> **Göreviniz**
Aşağıdaki orman yangınları konulu yazıda "Basit ihmaller yüzünden" ifadesinden "yüzünden küle dönüyor." ifadesine kadar uzanan bölümü, her iki ifade de dahil olmak üzere hiçbir değişiklik yapmadan aynen yazın.

═══ Belge alıntısı ═══

Anadolu’daki Köyümden Sohbetlerimiz -19
Mustafa KARA
Yangınların Gölgesinde Yanan Umutlar: Ülkem Yanmasın!
Son yedi gündür ulusal haberleri nefesimi tutarak takip ediyorum. Gece gündüz süren bu haber takibi, uykularımı kaçırıyor, zihnimi kaygılarla baş başa bırakıyor. NTV'nin son bir haftalık raporlarına göre: “Tam 624 noktada yangın çıktı. 4 Temmuz 2025 itibarıyla sevindirici olan şu ki, bu yangınların 621'i kontrol altına alınabildi. Ancak ilk iki gün fırtınanın da etkisiyle Meteoroloji'nin Muğla ve diğer iller için sarı alarm vermesi, bizleri daha da dikkatli olmaya sevk etmeli. “
Tarlalarımızı, ağaçlarımızı, dağlarımızı ve gökyüzüne yükselen her duman riskini incelerken içimden defalarca "İnşallah yangın değildir." diye dua ettim. Gündelik ihtiyaçlarımı karşılamak bile zül geliyor. Orada yangınla mücadele eden insanları ve diğer canlıları düşünürken ben nasıl rahatıma bakıp gündelik hayatıma devam edebilirim, diye düşünüyorum. Ülkemizde bu denli yangınlar çıkarken, tarım arazilerimiz, doğamız ve ormanlarımız yok olurken nefes dahi alamıyorum.
Resmi kurumlardan gelen açıklamalar ise bize "bu kadar da olmaz." dedirtiyor. Tarım ve Orman Bakanımızın açıkladığına göre, “624 yangının yüzde doksan dokuzu maalesef insan kaynaklı!” Yangınların sebepleri ise şaşırtıcı derecede basit ve kahredici:
- Çöp alanlarının yanması
- Spiralden çıkan kıvılcımların kuru alanlara sıçraması
- Havai fişeklerden çıkan kıvılcımların kuru alana teması
- Arı kovanlarından çıkan yangınlar
- Yollara atılan sigara izmaritleri
- Piknik alanlarında yasaklı ateşlerin yakılması
- Kaynak makinesinden sıçrayarak yangının başlaması
- Döver biçer makinesinden sıçrayan ateşin ekin alanlarına yayılması
Bu nedenler incelendiğinde akla sadece ihmalkârlık ve dikkatsizlik değil, akıllara bir kasıt da olup olmadığı sorusu geliyor. Yangınların başlamasıyla sadece doğa değil, köylerimiz, iş yerlerimiz, konutlarımız da zarar görüyor. Valiliklerimiz yangının yerleşim noktalarına yaklaşmasıyla tedbiren evleri ve tesisleri boşaltmak zorunda kalıyor.
Basit ihmaller yüzünden köylerimiz, çiftliklerimiz, hayvanlarımız ve doğamız cayır cayır yanıyor. Ciğerlerimiz yanıyor! Gözyaşları ve üzüntü bu durumu kurtarmıyor. İnsanlarımız mağdur, tarım arazilerimiz ve ormanlarımız yok oluyor. Çok fazla alan, sadece insan ihmali ve dikkatsizliği yüzünden küle dönüyor.

═══ Sağlanan veriler ═══

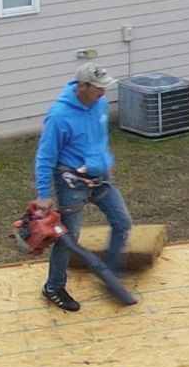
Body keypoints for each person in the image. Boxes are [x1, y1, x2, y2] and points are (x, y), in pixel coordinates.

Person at [34, 63, 129, 313]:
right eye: (98, 88)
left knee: (122, 222)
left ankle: (108, 273)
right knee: (69, 237)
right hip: (71, 182)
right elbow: (45, 156)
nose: (103, 93)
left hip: (100, 178)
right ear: (82, 86)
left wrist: (105, 163)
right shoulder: (59, 116)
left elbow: (99, 139)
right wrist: (43, 196)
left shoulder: (100, 104)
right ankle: (53, 287)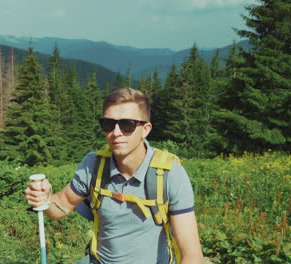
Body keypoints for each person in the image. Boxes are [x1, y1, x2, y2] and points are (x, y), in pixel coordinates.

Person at [25, 88, 203, 264]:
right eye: (108, 124)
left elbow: (192, 254)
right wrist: (45, 199)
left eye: (127, 125)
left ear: (145, 129)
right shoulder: (93, 165)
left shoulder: (168, 173)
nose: (116, 132)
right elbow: (61, 206)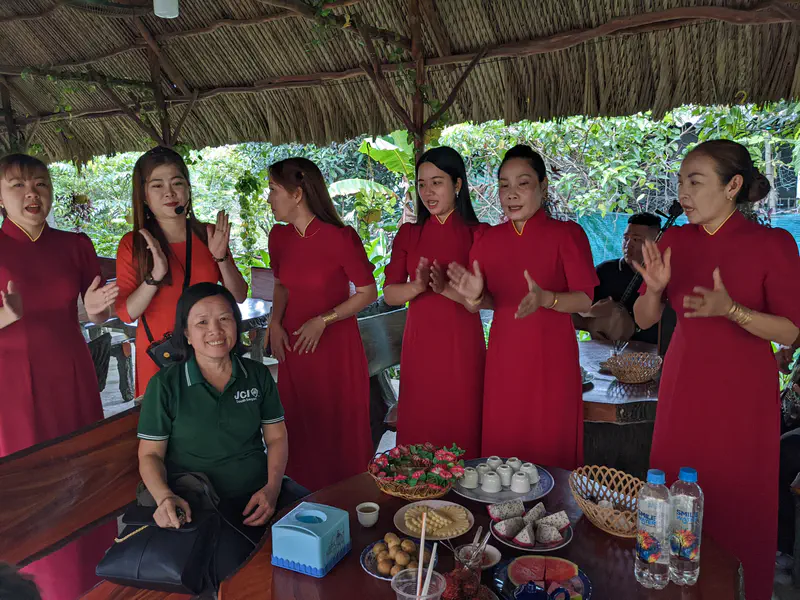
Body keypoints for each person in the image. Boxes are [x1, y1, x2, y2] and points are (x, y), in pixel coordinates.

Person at [633, 139, 800, 600]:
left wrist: (734, 311)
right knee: (673, 495)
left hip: (742, 393)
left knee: (735, 496)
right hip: (684, 385)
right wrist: (653, 290)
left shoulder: (772, 243)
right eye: (681, 180)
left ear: (733, 186)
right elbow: (644, 319)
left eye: (695, 181)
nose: (682, 191)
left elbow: (791, 332)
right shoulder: (675, 241)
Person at [0, 154, 118, 599]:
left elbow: (93, 313)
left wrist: (95, 311)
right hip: (10, 383)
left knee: (81, 469)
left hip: (70, 373)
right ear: (0, 196)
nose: (32, 193)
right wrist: (3, 319)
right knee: (28, 481)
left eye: (41, 184)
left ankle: (95, 576)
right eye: (17, 185)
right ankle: (30, 585)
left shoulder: (76, 245)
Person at [137, 283, 307, 582]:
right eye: (201, 322)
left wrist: (272, 487)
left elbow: (277, 437)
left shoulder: (255, 375)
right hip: (202, 502)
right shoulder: (166, 385)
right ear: (186, 334)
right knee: (244, 572)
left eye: (224, 318)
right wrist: (164, 498)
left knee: (318, 535)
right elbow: (150, 454)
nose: (215, 329)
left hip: (260, 492)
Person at [448, 145, 598, 469]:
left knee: (549, 449)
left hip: (552, 362)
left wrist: (546, 299)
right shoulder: (487, 240)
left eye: (523, 183)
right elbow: (485, 301)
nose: (511, 194)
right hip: (504, 362)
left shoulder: (567, 235)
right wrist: (474, 296)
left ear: (543, 187)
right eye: (504, 185)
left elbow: (585, 299)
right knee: (503, 454)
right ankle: (500, 519)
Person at [267, 157, 378, 491]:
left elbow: (368, 292)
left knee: (337, 430)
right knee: (299, 424)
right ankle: (302, 503)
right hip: (295, 350)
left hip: (335, 351)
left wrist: (324, 320)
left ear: (297, 194)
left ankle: (349, 501)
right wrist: (275, 322)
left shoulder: (340, 238)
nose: (269, 198)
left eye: (273, 190)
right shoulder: (279, 237)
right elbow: (281, 284)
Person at [115, 147, 248, 396]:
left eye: (177, 183)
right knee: (164, 430)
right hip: (160, 357)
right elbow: (127, 313)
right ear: (143, 195)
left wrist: (221, 257)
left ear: (188, 189)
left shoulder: (207, 233)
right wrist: (155, 276)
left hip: (211, 351)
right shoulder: (133, 244)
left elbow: (238, 295)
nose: (169, 193)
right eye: (157, 185)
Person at [383, 147, 486, 456]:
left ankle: (465, 501)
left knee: (461, 428)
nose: (427, 191)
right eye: (421, 183)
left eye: (437, 182)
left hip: (461, 348)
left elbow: (476, 303)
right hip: (419, 347)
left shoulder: (478, 234)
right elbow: (389, 294)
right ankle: (417, 502)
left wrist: (442, 288)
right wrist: (416, 287)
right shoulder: (409, 234)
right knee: (420, 433)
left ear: (457, 185)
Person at [574, 212, 666, 344]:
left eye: (636, 239)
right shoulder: (605, 271)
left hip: (649, 352)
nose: (628, 244)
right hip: (606, 350)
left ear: (656, 242)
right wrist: (590, 320)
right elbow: (573, 313)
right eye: (626, 238)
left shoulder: (665, 275)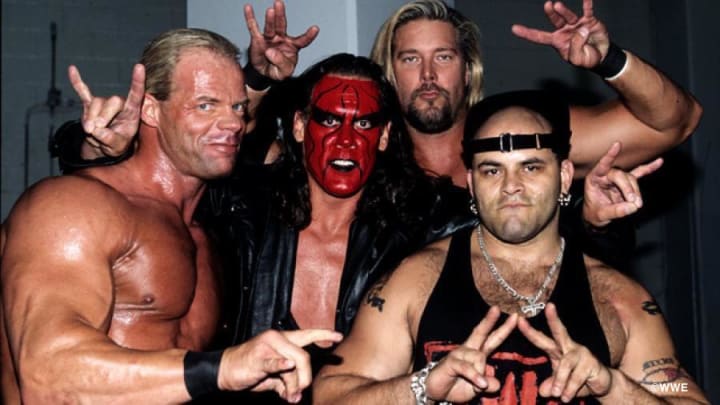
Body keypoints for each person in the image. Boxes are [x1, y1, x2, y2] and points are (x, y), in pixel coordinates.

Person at [0, 28, 342, 405]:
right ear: (150, 110)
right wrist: (225, 368)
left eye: (237, 107)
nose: (232, 123)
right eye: (206, 105)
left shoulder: (211, 229)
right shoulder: (72, 207)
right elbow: (48, 376)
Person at [313, 90, 709, 404]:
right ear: (471, 184)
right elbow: (330, 394)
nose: (511, 186)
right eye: (492, 170)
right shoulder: (415, 279)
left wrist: (613, 387)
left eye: (531, 167)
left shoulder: (618, 296)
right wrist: (421, 388)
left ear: (565, 176)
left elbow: (682, 395)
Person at [370, 0, 701, 187]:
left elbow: (676, 122)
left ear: (468, 71)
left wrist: (609, 60)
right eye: (410, 59)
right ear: (390, 73)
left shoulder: (521, 134)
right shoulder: (365, 160)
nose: (428, 74)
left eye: (443, 57)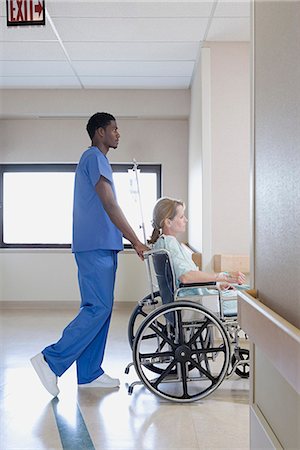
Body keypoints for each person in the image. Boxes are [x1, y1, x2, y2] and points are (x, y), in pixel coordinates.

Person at [31, 112, 148, 397]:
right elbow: (109, 204)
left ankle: (90, 372)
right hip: (95, 245)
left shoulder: (97, 160)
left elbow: (106, 208)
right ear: (99, 133)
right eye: (114, 129)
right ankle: (50, 360)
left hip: (102, 244)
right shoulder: (95, 157)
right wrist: (135, 240)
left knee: (101, 309)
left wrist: (131, 239)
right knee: (97, 308)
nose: (118, 134)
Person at [149, 197, 246, 299]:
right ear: (168, 222)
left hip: (195, 295)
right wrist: (222, 277)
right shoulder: (169, 243)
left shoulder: (162, 243)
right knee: (249, 297)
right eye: (181, 217)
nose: (186, 220)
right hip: (195, 299)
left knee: (245, 291)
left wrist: (216, 284)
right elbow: (186, 277)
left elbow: (186, 278)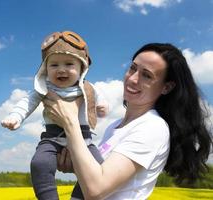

═══

> **Alıştırma sonucu**
Basit ihmaller yüzünden köylerimiz, çiftliklerimiz, hayvanlarımız ve doğamız cayır cayır yanıyor. Ciğerlerimiz yanıyor! Gözyaşları ve üzüntü bu durumu kurtarmıyor. İnsanlarımız mağdur, tarım arazilerimiz ve ormanlarımız yok oluyor. Çok fazla alan, sadece insan ihmali ve dikkatsizliği yüzünden küle dönüyor.